Task brief:
In the listing below, find the line holding "San Giacomo Apostolo</text>" and the line holding "148,0 L 178,0". Write out those two lines and all lines between, exactly, and nothing more.

Given data START

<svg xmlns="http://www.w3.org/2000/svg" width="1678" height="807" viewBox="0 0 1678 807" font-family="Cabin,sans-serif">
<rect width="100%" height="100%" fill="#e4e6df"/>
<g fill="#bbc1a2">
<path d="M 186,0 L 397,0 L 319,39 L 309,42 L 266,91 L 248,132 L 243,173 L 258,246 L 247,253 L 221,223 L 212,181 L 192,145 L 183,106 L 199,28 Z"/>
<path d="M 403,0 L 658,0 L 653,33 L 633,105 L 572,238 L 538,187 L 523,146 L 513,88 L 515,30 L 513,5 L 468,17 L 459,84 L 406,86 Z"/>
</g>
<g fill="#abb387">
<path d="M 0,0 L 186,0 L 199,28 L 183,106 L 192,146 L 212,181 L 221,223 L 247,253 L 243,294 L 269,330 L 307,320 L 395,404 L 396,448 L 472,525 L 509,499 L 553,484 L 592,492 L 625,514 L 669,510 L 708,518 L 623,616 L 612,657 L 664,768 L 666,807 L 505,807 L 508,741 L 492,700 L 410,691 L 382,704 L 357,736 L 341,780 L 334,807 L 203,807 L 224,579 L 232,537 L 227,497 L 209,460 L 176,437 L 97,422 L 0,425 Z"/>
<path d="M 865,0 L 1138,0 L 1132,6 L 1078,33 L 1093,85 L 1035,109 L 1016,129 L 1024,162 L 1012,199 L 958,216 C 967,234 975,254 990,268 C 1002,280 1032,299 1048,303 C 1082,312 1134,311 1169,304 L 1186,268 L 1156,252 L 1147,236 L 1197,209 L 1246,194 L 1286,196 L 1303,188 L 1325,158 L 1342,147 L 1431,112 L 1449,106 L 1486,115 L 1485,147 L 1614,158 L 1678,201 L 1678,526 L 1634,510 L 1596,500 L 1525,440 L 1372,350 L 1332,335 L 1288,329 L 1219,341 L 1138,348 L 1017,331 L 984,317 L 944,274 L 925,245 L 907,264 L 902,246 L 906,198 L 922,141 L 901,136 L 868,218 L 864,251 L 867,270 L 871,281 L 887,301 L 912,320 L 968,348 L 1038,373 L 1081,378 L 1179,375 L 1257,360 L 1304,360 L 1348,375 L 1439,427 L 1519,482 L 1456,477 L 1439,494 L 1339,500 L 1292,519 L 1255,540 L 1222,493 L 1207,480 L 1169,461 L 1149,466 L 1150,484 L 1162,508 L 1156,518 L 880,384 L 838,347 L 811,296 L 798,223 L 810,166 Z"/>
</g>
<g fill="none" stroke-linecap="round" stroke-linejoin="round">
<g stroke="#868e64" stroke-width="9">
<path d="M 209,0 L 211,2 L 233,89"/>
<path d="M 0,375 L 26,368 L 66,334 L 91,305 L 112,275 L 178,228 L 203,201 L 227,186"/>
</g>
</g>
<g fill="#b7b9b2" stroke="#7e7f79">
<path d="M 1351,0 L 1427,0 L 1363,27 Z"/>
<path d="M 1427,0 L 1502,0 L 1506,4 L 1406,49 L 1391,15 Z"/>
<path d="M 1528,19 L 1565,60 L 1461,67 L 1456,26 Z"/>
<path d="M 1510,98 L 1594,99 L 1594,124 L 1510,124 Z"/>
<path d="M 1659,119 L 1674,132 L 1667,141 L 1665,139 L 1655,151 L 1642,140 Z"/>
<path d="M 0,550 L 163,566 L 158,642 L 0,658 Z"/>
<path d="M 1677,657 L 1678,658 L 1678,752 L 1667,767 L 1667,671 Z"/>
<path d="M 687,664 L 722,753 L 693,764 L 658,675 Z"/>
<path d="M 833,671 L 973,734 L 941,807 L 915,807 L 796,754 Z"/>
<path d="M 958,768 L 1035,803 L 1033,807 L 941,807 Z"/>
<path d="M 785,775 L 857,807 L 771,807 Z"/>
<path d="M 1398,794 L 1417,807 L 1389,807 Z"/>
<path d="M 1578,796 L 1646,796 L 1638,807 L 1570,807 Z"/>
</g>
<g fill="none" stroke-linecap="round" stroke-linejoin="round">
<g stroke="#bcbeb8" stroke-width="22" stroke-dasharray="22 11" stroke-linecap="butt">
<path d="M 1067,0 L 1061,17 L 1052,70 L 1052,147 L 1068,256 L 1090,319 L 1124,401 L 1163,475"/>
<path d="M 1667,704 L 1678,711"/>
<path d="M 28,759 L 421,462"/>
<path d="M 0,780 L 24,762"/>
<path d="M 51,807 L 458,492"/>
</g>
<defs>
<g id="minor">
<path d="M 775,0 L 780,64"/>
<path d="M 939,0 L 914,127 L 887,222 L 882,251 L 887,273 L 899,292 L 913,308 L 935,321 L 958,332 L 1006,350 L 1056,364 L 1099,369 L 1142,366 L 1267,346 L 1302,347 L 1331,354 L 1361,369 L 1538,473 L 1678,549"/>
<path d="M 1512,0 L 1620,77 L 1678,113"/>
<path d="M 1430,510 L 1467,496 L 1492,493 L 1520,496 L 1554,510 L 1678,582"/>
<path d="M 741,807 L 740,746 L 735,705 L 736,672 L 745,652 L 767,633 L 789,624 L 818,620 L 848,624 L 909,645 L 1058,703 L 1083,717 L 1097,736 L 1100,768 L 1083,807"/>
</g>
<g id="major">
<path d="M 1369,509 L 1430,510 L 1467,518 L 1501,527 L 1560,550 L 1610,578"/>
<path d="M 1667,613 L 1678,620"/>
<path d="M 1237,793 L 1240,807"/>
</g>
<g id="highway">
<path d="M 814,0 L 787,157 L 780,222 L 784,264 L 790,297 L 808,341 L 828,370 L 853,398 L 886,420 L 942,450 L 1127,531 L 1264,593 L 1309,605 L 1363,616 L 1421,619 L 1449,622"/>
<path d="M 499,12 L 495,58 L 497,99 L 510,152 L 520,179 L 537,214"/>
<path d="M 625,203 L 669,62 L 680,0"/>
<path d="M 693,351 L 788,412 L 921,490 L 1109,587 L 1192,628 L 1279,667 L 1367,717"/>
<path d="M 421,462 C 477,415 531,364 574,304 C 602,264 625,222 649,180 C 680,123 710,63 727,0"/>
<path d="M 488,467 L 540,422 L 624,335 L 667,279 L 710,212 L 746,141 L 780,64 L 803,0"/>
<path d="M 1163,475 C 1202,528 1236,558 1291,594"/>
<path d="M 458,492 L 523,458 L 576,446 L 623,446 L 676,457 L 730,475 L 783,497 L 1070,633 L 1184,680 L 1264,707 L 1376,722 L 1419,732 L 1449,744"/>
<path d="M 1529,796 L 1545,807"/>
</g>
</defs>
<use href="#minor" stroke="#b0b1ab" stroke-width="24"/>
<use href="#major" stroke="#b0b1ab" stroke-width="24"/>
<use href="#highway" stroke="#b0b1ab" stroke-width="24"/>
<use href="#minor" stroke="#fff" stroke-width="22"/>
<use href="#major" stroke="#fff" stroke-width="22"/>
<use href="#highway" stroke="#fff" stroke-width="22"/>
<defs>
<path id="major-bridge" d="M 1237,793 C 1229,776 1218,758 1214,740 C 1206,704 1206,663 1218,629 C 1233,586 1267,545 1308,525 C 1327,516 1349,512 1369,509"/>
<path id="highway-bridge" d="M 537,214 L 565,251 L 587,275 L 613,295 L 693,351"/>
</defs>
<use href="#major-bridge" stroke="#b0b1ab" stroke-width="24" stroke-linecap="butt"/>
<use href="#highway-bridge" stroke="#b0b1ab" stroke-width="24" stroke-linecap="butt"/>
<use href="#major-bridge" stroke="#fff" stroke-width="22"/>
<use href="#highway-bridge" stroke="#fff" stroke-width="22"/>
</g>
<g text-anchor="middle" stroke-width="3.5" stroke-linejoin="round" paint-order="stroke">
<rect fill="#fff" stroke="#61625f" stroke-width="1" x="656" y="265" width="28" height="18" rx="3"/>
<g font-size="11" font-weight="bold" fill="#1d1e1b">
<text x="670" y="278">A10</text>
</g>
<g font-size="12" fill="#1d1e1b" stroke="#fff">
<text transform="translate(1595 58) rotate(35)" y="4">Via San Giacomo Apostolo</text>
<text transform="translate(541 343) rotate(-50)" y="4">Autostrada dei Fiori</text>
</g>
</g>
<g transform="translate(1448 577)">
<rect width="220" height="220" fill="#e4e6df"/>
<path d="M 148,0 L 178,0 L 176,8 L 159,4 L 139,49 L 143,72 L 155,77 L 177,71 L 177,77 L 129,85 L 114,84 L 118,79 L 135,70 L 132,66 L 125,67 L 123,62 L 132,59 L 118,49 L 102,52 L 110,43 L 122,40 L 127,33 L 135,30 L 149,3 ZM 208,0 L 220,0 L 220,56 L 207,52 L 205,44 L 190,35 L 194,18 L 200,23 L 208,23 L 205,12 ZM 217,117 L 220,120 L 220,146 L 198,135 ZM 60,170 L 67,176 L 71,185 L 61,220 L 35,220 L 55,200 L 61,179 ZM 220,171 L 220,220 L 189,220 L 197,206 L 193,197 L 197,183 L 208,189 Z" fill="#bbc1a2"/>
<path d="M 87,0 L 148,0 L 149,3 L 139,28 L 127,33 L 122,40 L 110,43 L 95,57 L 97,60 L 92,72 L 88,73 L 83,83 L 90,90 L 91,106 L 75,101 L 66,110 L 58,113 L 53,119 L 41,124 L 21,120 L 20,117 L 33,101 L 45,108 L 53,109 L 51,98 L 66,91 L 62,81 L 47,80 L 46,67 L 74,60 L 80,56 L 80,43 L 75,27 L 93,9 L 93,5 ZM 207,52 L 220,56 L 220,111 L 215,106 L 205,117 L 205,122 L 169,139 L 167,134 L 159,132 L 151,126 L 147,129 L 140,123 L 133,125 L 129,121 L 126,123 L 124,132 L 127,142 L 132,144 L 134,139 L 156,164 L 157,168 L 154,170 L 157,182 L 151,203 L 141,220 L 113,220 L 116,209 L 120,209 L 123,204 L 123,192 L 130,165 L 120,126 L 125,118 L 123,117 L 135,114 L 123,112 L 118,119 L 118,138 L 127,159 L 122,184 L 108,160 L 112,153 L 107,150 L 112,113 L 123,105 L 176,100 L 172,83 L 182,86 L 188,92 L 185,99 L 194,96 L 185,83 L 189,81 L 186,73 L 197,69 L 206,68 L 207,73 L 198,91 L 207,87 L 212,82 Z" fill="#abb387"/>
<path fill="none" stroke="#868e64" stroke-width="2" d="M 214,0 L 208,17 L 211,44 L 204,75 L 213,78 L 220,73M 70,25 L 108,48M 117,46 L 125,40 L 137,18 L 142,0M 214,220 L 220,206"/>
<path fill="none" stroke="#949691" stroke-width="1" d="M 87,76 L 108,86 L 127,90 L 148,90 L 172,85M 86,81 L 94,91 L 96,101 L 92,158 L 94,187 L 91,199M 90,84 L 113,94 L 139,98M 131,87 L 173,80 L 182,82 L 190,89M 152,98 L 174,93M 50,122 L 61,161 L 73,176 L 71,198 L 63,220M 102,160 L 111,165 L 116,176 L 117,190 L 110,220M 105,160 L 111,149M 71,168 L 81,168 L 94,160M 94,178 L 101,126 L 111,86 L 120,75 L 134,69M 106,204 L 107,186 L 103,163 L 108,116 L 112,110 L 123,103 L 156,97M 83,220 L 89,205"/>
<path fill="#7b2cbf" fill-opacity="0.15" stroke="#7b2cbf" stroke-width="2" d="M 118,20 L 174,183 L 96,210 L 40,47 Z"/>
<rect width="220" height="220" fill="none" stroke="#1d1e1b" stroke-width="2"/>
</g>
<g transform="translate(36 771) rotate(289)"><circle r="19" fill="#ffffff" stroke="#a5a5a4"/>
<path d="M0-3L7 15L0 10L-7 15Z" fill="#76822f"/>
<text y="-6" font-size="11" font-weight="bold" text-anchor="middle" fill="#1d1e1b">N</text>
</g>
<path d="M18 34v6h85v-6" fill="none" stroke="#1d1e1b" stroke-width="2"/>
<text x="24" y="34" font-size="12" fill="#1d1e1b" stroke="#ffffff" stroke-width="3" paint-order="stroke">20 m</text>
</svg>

Given data END

Exercise solution:
<text transform="translate(1595 58) rotate(35)" y="4">Via San Giacomo Apostolo</text>
<text transform="translate(541 343) rotate(-50)" y="4">Autostrada dei Fiori</text>
</g>
</g>
<g transform="translate(1448 577)">
<rect width="220" height="220" fill="#e4e6df"/>
<path d="M 148,0 L 178,0 L 176,8 L 159,4 L 139,49 L 143,72 L 155,77 L 177,71 L 177,77 L 129,85 L 114,84 L 118,79 L 135,70 L 132,66 L 125,67 L 123,62 L 132,59 L 118,49 L 102,52 L 110,43 L 122,40 L 127,33 L 135,30 L 149,3 ZM 208,0 L 220,0 L 220,56 L 207,52 L 205,44 L 190,35 L 194,18 L 200,23 L 208,23 L 205,12 ZM 217,117 L 220,120 L 220,146 L 198,135 ZM 60,170 L 67,176 L 71,185 L 61,220 L 35,220 L 55,200 L 61,179 ZM 220,171 L 220,220 L 189,220 L 197,206 L 193,197 L 197,183 L 208,189 Z" fill="#bbc1a2"/>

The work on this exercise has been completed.